China's capital account may be mostly open within five to six years, but reform of ailing banks will have to be completed first, the country's foreign exchange chief said on Saturday.
"In five to six years' time we'll see that most of the (capital) account under most situations will be convertible," Guo Shuqing, head of the State Administration of Foreign Exchange, said on the sidelines of the annual session of parliament.
China had a trade deficit of "several billion dollars" in the first two months of 2004, which should take pressure off the yuan currency - pegged at about 8.28 to the dollar - to appreciate, Guo told reporters.
But under the capital account, which largely covers flows of investment, China had a $20 billion surplus, Guo said.
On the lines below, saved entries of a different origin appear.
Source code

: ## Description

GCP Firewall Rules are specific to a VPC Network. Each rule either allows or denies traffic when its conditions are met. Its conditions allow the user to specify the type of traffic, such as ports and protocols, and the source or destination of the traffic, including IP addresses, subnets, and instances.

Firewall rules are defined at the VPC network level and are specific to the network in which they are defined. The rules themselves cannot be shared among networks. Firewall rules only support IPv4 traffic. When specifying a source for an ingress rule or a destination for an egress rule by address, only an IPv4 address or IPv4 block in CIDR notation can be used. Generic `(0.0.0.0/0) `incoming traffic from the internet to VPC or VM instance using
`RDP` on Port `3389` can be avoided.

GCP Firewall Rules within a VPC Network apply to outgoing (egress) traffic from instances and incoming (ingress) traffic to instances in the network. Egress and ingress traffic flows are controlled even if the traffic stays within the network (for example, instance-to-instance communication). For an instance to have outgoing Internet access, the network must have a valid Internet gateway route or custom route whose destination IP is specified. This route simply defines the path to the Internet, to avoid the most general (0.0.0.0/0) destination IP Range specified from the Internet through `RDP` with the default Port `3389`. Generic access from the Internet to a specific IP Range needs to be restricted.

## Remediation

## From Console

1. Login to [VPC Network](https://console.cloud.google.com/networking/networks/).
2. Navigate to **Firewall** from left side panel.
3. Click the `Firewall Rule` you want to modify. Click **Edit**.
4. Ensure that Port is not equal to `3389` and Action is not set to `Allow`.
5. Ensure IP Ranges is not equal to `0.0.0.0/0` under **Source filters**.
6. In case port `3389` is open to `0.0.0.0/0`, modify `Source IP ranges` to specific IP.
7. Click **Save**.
He did not elaborate.
The United States and others have pressured Beijing to relax its strict currency controls, saying the current peg is artificially low and gives Chinese exports an unfair advantage on world markets.
They argue that if the yuan was freely convertible, China's booming economic growth and exports would make the currency rise.
Guo said China would have to finish overhauling its state banks, which are struggling with an estimated two trillion yuan ($240 billion) in bad loans.
Late last year, China injected $45 billion into Bank of China and Construction Bank to help them recapitalise and prepare for stock listings.
Guo said it was possible that more than 25 percent of the banks - half of the "Big Four" that are the bedrock of China's financial system - could be sold off to strategic investors.